**PROVIDED PASSAGE**:
⟨
Holiday sips: The joy flows


December 05, 2007|By ROB KASPER

Giving the gift of alcohol can be tricky. You have to be reasonably certain that the recipients enjoy imbibing. You should have a rough idea of their tastes, and know that they are over 21 years old. Then there is the matter of money. How much do you want to spend on these people?

I did a quick computer check of what the experts have to say about the etiquette of giving the gift of booze.

Miss Manners reminded that it was rude to hand something over, brag about how expensive it was and then demand a swig of it.

American Express cautioned that the gift should be appropriate. A nice bottle of wine will be appreciated by a connoisseur, but it would be offensive to a teetotaler, it said.

I found a chart (on the Web site that suggested how much to tip everyone from your pool boy to your newspaper delivery person at Christmas. The chart seemed to favor giving cash or gift certificates instead of a bottle of booze. Giving your child's nursery school teacher a bottle of Maker's Mark bourbon, even one topped with the festive green wax, could, I surmised, violate school policy.

With those caveats in mind, I drew up a list of some of my favorite holiday liquids. On the beer front, I have a habit of giving a Lump of Coal to my friends. This is the name of a dark English stout that tastes good and has a wickedly funny label. It is an ideal gift to plant in the hands of the host of a holiday party. The etiquette police frown on so-called gag gifts, but this is a flavorful beer. Moreover its name is potentially less offensive than its companion brew, Seriously Bad Elf.

Allagash Grand Cru is a bottle of beer that looks like a small vessel of champagne. It comes with that classy cage and cork top and has gentle fruit and spice notes. It makes a good impression on the eye and the palate. Because it is a winter brew, it is seasonally correct.

Every December when I put out my trash, I also put out a couple of gift-wrapped six-packs of National Bohemian on top of my trash cans, gifts for the guys who work the sanitation trucks. Natty Boh is a local favorite. One year, however, I made the mistake of putting out the beer too early and my present was "regifted" - snagged by some passing college students.

At the other extreme of beer gifts is Samuel Adams Utopias, a beer that is 27 percent alcohol, tastes like port, and costs a small fortune: Would you believe $150 a decanter? It is a gift better to receive than give, but don't get your hopes up. Supplies are very limited and demand is strong. (The Morton's restaurants in Annapolis and Baltimore are selling 2-ounce servings of Utopias for $27 while supplies last.)
⟩
(Stored records)
⟨
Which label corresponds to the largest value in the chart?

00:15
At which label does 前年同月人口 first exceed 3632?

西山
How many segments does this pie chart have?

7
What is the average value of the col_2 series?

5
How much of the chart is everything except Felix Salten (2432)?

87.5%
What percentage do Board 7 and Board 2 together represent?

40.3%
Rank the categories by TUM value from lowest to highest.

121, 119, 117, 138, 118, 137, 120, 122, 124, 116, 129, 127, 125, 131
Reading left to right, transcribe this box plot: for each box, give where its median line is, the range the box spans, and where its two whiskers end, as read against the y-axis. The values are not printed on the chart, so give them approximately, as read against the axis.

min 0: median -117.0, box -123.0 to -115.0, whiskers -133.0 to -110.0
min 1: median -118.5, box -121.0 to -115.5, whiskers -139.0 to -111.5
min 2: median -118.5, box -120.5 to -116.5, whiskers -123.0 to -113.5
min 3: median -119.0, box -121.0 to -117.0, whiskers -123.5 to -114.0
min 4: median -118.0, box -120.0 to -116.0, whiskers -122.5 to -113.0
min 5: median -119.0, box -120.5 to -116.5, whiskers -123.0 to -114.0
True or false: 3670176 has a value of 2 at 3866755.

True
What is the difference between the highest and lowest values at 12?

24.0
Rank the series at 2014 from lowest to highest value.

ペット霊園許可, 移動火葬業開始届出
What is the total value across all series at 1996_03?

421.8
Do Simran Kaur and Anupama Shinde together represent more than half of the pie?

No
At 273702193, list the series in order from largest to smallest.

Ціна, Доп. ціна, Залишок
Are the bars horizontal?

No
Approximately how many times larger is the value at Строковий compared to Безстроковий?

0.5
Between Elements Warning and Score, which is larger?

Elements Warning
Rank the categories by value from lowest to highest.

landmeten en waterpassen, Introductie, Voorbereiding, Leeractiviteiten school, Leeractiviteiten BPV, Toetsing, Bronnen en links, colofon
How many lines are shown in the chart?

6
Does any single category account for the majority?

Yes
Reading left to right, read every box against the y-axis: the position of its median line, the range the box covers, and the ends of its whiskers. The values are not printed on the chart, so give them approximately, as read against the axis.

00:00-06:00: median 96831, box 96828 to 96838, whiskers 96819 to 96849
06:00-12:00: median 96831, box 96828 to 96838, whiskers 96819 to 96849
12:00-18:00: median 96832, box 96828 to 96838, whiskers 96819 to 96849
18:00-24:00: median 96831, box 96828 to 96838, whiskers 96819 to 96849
⟩
**PROBLEM**: Continue the piece about giving alcohol as a holiday gift, starting right after its last paragraph.

**ANSWER TO THE EXERCISE**:
I am a big fan of eggnog. I make my own with bourbon, cream and eggs, and often scoff at store-bought types. But a few years ago a couple brought me a bottle of Pennsylvania Dutch Egg Nog that they had purchased at Jerry D's tavern in Parkville. I have since found it in area liquor stores. It is made with real cream, rum, brandy and blended whiskey. I have to admit it is good, although not as smooth as my nog.

Finally on the wine front, instead of trying to pick a bottle of red or white, I often pick a bottle of dessert wine. It is a treat; a type of wine folks would not normally buy for themselves. If I were a high school teacher, it is a bottle I would like to receive. It is much better than the traditional teacher gift, a bottle of Aqua Velva aftershave.

See Rob Kasper each Wednesday on ABC2/WMAR-TV's News at Noon.

Liquid presents


Lump of Coal -- $6 for a 750-milliliter bottle. A dark English stout with pleasing coffee notes, this has a cheeky label that promises this Lump of Coal is "more than you deserve" for the holidays.

Allagash Grand Cru -- $7.50 for a 750-milliliter bottle. A holiday beer with gentle spice and fruit flavors, this is packaged, like champagne, with a classy cage and cork top.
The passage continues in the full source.